Fine, take a Conservative vote as a vote for the Conservative platform, they've got to do something. But they do so at their peril. If anger voted them in, anger can just as easily vote them out.

4 comments:

JD said...

I agree with your thesis. I've been saying all along that Harper only got his shakey minority by default. I'm actually starting to wonder if Martin will make a comeback if/when the Liberals get absolved of any wrongdoing wrt the Income Trust fiasco. Harper is in a very precarious position. If Harper was as smart as he thinks he is, he would work out some type of hybird agreement wrt child care.

IslandLiberal said...

Is this poll of all voters, or just of those who voted Conservative? Of course, I think it was always fairly obvious that the Liberals lost this election more than the Conservatives won it.
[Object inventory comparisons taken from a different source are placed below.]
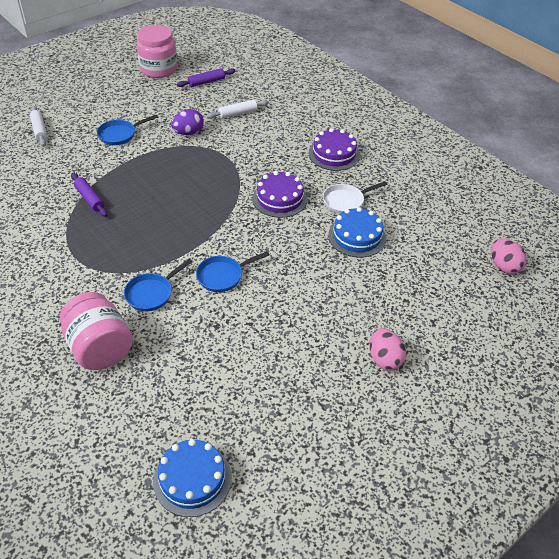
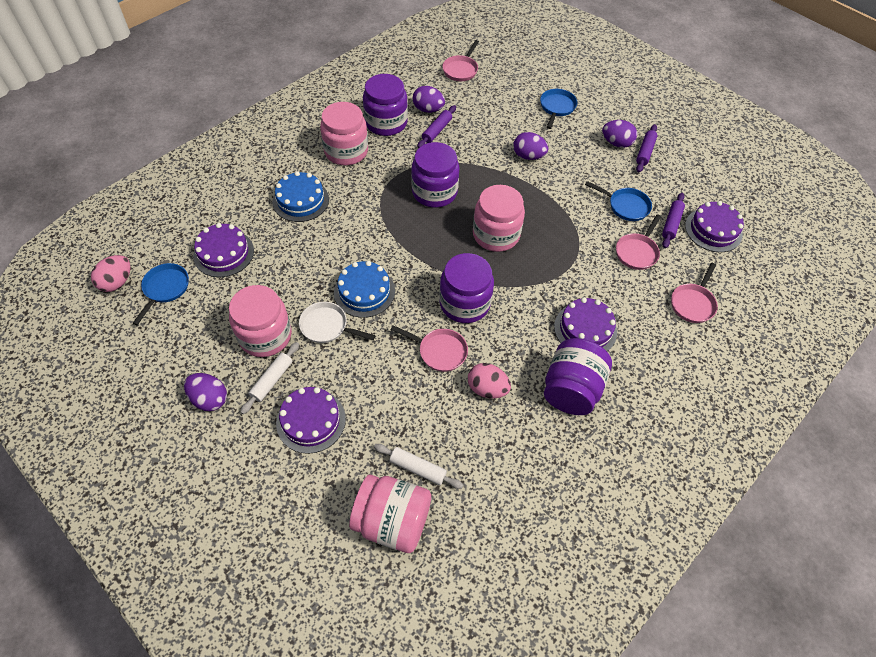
pink jar: 2 -> 4
pink pan: 0 -> 4
purple cake: 2 -> 4
purple egg: 1 -> 4
purple jar: 0 -> 4
purple rolling pin: 2 -> 3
As for Paul Martin, I can't imagine him being allowed to stay on for another election. The executive would jury-rigg some kind of emergency leadership vote, or else ask Graham to take over.

Anonymous said...

With Harper's 60% approval rating from Canadians I'd take his "shakey minority" and his "precarious position" anytine.

Anonymous said...

Mr.harpers' 60 percent approval was assessed by Ipsos-reid....do not believe their polls...they make them up to suit the cons...remember the pre-election polls....what we call B.S.